CrashLoopBackOff debug / troubleshooting

To troubleshoot this event we'll want to await at everything that is occurring the infrastructure column of Sysdig Inspect. Selecting the Docker Events tiles will bring those events into the timeline at the bottom.

Let's try to troubleshoot what's going on here. A good commencement pace is to drill downwardly into Container Died Events.
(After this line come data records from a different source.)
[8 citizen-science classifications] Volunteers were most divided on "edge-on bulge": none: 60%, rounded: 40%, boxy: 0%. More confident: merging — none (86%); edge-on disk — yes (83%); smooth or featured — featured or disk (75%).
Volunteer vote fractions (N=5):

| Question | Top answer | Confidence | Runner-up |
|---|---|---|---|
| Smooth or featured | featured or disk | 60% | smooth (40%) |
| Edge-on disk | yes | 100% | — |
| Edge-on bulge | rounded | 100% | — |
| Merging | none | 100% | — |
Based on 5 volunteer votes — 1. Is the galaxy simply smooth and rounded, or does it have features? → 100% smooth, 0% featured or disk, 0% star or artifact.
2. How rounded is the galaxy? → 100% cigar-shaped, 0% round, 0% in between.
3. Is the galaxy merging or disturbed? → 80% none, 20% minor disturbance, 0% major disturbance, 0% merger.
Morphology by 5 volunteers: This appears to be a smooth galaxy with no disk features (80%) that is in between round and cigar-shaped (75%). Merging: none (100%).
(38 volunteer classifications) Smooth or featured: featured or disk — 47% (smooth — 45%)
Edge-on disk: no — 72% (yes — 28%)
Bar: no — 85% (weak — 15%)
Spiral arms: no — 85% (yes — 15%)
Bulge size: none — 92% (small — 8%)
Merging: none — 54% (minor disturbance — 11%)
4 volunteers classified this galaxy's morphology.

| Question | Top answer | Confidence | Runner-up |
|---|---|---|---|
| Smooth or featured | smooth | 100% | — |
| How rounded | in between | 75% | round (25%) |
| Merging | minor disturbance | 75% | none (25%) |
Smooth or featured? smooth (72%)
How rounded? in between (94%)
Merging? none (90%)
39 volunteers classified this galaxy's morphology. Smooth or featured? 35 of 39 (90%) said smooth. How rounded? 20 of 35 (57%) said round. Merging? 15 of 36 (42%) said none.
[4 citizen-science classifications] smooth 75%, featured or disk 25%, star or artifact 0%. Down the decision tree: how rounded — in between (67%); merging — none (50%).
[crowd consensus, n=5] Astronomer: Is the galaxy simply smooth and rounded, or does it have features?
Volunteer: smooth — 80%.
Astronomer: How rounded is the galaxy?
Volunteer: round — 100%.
CrashLoopBackOff debug Docker died

OK, so it seems that the Nginx containers are having trouble. Looking at the timestamps they die presently after being created. Let's drill downward in whatever of the Nginx containers and at that place select Processes on the left hand side.

We know our Nginx container only executes one process "nginx" so from the Processes filter past proc.name = nginx.

CrashLoopBackOff debug crashing processes

Sysdig Inspect filters use the Sysdig open up-source syntax and can be used to pinpoint action.

We tin can click on the Errors section, but nothing pregnant appears there, no failed system calls. Let's move into the Files section to inspect file arrangement activity. There will come across a error.log file, that probably has some data for us. We can see its I/O action clicking on the I/O Streams icon.

CrashLoopBackOff debug access files

So from the content written in the error.log file until the container died, appears that Nginx cannot resolve a configured upstream server. We know why the Nginx fails, simply can we expect at what was the configured DNS server for that pod? Sure, just go dorsum and get the streams for resolv.conf.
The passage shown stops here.